- Pitts Ferry Location of Pitts Ferry in Ontario
- Coordinates: 44°17′21″N 76°19′41″W﻿ / ﻿44.28917°N 76.32806°W
- Country: Canada
- Province: Ontario
- County: Frontenac
- Municipality: Kingston
- Elevation: 87 m (285 ft)
- Time zone: UTC-5 (Eastern Time Zone)
- • Summer (DST): UTC-4 (Eastern Time Zone)
- Postal code: FSA K7L
- Area codes: 613 / 343

= Pitts Ferry, Ontario =

Pitts Ferry is a community that is part of Kingston, Frontenac County, Ontario, Canada.

==Geography==
Pitts Ferry is on the east side of Kingston on the Bateau Channel of the Saint Lawrence River, on north shore of the river. The north shore of Howe Island lies across on the south side of the channel. The town crossroads at the intersection of Highway 2 and Joyceville Road / Howe Island Ferry Road, and the location given for the community in the Atlas of Canada, is at an elevation of 87 m, slightly above the 74 m level of the St. Lawrence.

==Politics==
Pitts Ferry is in the federal and provincial riding of Kingston and the Islands, represented federally by MP Ted Hsu (Liberal; last contested 2011) and provincially by MPP John Gerretsen (Liberal; last contested 2011). Municipally, it is in City of Kingston Electoral District 12 - Pittsburgh District, and is represented by councillor Brian Reitzel (last contested 2010) and by Mayor Mark Gerretsen.

==Recreation==
The Waterfront Trail passes along Highway 2 through the community.

==Transportation==
Highway 2 runs east-west through the community leading to the town centre of Kingston to the west and to Gananoque to the east.

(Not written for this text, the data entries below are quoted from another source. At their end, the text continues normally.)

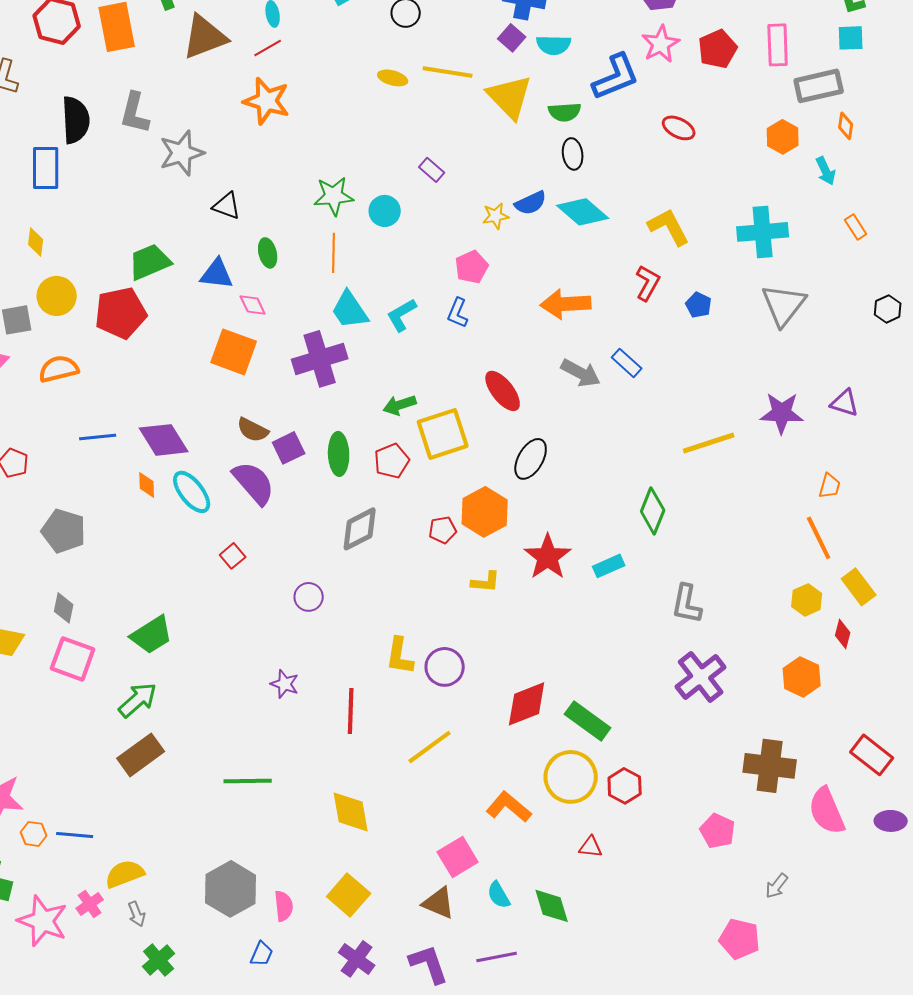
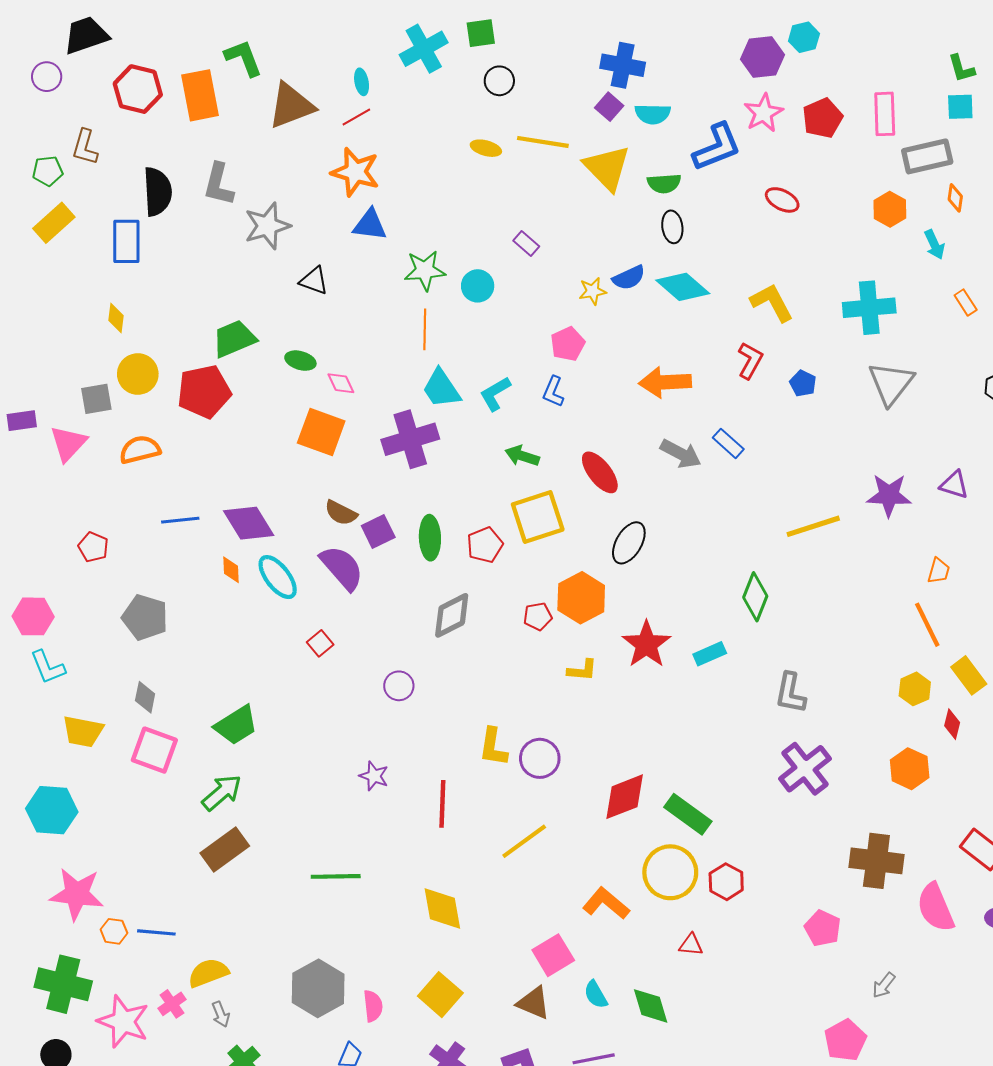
green ellipse: (268, 253) -> (300, 361), moved, turned -60
blue triangle: (217, 274) -> (370, 225), moved
green arrow: (400, 405) -> (522, 456), moved, turned 36
pink pentagon: (740, 939) -> (845, 1040), turned 30

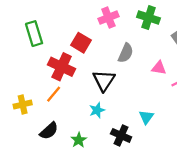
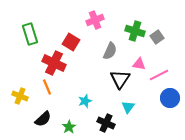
green cross: (149, 18) -> (135, 31), moved
black triangle: (104, 80) -> (120, 79), moved
orange line: (54, 94) -> (47, 87), turned -63
yellow cross: (23, 105) -> (20, 96), turned 35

Joyceville Road and Howe Island Ferry Road run north-south. Joyceville Road leads from the town crossroads via the community of Kilbirnie to an interchange on Highway 401 and further to Joyceville. Howe Island Ferry Road leads south from the crossroads to the ferry docks to Howe Island, one of two ferries to that island.